Depending on the nature of your environment, you may wish to run more slotsPerWorker in order to reduce the total number of Pods that get scheduled by the MPI operator. There are varying support limits for the number of pods-per-node depending on your Kuberetes distribution. OpenShift currently supports 250 pods per node and this is the default limit. If you were running your environment directly on very large hardware with a huge number of cores, having slotsPerWorker: 1 could result in attempting to schedule too many pods on your nodes and the resulting MPI job would fail.

Also, attempting to schedule very large numbers of pods simultaneously can result in system instability. On the flip side, trying to fit larger Pods that require more cores can also be challenging if your MPI job is running in an otherwise busy Kubernetes cluster. Lastly, each Pod is making a connection to the storage system, which results in higher throughput (on the network) and more disk access. Too many Pods will eventually decrease performance as the storage subsystem starts to become a limiting factor. Finding a good balance of slots versus Pod size versus total Pods will be dependent on your environment.

Other Examples

There are two other examples and corresponding manifests included in this repository.

Motorbike

The motorbike example is included with the OpenFoam project, just like the dam break example.

It is configured for 12 total processors with 2 slots per worker and 6 pods. It took about 8 minutes in our environment, and you can also see the dam break job that took place right before it:

Morlind Engineering Wing

Morlind Engineering was kind enough to lend us a model and some other relevant OpenFOAM files for one of their race car airfoils:

There are example manifests included for this job as well. While it is currently set up for 512 processors, with 2 slots per worker and 256 pods, this is not an optimal configuration. The job took about 5 hours in our example environment, which is not great compared to Morlind's own physical server cluster running OpenFOAM with only half the processors. This is likely due to storage throughput, poor subdivision of the job, and lots of small jobs.

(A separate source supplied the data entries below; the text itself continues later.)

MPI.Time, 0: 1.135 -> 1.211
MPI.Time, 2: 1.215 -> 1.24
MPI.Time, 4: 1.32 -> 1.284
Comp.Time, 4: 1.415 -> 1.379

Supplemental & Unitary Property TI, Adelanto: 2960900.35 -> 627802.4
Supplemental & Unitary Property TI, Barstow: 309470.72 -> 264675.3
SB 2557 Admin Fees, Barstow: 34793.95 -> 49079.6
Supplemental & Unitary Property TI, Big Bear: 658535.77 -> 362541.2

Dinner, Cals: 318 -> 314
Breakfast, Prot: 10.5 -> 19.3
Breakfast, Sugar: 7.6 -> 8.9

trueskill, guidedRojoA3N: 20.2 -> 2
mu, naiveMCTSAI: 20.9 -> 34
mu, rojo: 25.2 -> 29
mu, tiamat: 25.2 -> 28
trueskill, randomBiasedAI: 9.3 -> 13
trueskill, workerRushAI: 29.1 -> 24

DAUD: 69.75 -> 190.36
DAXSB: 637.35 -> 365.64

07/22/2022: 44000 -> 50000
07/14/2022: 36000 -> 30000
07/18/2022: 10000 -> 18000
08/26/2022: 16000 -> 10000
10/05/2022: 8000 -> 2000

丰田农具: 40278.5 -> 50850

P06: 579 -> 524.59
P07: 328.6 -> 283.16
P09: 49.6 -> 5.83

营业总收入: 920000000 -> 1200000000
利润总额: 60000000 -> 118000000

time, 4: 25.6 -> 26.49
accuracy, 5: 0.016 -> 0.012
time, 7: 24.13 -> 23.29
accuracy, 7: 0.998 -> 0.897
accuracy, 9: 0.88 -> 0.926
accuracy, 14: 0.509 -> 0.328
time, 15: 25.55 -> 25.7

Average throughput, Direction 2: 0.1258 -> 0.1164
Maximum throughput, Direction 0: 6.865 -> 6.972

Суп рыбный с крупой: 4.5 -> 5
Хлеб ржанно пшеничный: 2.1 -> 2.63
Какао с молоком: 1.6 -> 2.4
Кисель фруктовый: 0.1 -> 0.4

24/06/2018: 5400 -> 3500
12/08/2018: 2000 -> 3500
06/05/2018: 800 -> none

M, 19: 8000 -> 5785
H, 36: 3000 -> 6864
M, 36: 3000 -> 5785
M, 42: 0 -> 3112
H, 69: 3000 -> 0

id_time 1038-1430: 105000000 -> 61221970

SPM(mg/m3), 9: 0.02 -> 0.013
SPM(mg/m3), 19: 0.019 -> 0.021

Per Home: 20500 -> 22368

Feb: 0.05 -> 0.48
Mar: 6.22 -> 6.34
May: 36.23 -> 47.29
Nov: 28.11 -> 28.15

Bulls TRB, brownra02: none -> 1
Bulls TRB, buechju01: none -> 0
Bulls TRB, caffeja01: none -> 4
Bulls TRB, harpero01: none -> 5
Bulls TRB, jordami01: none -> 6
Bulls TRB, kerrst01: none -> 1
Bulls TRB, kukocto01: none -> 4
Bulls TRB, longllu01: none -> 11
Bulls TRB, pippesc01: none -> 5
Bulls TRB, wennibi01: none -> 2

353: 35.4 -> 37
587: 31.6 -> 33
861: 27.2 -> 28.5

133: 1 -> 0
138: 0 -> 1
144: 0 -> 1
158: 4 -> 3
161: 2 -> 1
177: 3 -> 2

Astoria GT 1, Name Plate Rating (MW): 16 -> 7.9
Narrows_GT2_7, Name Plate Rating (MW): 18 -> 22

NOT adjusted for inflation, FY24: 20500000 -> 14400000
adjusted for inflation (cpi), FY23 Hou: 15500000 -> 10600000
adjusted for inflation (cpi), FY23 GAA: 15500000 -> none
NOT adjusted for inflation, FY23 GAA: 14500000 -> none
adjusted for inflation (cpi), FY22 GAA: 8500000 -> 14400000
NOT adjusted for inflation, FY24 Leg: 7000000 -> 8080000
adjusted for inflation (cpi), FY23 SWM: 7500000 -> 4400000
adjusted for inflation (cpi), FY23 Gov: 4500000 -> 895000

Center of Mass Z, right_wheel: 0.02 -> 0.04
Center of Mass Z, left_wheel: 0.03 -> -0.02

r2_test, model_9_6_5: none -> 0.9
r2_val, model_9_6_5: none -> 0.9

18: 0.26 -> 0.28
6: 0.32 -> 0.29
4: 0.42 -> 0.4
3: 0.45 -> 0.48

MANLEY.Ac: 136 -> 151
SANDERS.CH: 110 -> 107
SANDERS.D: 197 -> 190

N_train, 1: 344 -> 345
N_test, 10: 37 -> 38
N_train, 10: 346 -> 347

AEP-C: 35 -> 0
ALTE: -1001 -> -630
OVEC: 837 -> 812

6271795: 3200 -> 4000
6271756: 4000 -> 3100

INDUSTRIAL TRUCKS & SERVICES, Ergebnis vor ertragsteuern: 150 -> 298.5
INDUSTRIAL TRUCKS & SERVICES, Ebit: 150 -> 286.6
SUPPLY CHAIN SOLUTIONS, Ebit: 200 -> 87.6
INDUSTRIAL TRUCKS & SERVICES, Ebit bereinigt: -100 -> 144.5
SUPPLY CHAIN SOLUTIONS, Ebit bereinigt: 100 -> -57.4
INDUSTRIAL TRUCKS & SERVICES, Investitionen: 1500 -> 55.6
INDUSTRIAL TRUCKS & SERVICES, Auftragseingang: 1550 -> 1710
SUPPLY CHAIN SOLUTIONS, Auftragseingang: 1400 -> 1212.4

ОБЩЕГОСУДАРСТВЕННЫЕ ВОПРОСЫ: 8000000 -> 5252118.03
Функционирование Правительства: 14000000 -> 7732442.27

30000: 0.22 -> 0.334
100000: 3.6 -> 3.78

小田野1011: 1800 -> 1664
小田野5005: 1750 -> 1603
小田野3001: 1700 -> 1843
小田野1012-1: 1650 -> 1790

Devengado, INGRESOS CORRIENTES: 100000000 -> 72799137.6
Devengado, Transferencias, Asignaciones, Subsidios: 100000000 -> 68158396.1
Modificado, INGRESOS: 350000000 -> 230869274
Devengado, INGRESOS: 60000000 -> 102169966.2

With some care and tweaking, you could easily find different Amazon instance types with faster storage, better CPUs, and different slots-per-worker and pod count configurations that would dramatically improve performance.

Using something much larger, such as an EC2 c6i.24xlarge compute-optimized instance, would likely offer better results. This instance type has 96 cores, and would allow you to run your job with 90+ slots-per-worker (leaving some headroom for OpenShift's node processes) across 3 pods / 3 nodes which would be a minimum of 270 cores.

Additionally, OpenShift Data Foundations is running on non-storage-optimized hosts with basic GP2 storage. This likely also leaves room for improvement.